From the APP:
A state Senate committee Monday approved a bill that would phase out New Jersey’s estate tax over five years.
The vote by the Senate Budget and Appropriations Committee was a win for business groups that have argued the tax drives Garden State residents out of state.
“The only individuals who are now paying the estate tax are those who due mostly to family or business reasons choose not to leave the state,” said Michele Siekerka, president of the New Jersey Business and Industry Association, a business lobby group. “Those who can leave New Jersey do.”
New Jersey taxes estates – cash, real estate, retirement accounts, life insurance benefits and other assets – worth more than $675,000. It is one of 14 states with an estate tax. And it has the nation’s lowest threshold. By comparison, the federal government for 2015 taxes estates worth more than $5.43 million.

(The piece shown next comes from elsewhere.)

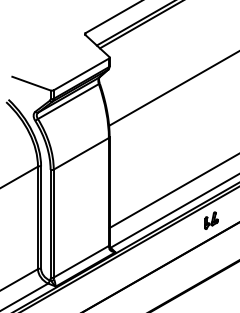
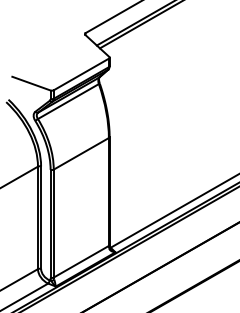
line at (172, 88): present -> none
line at (172, 191): present -> none
part at (211, 220): present -> none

New Jersey also taxes beneficiaries who receive inheritances, but grandparents, spouses, parents and children are exempt.
The bill was debated as lawmakers face pressure from two sides. They are searching for ways to lower the state’s notoriously high cost of living. And they are trying to generate enough revenue to pay for a checklist ranging from health benefits for state workers to transportation improvement projects.
The bill sponsored by Sen. Paul Sarlo, D-Bergen and Passaic, and Sen. Steven Oroho, R-Sussex, Warren, and Morris, would increase the threshold each year to $5 million in 2020 before eliminating it in 2021.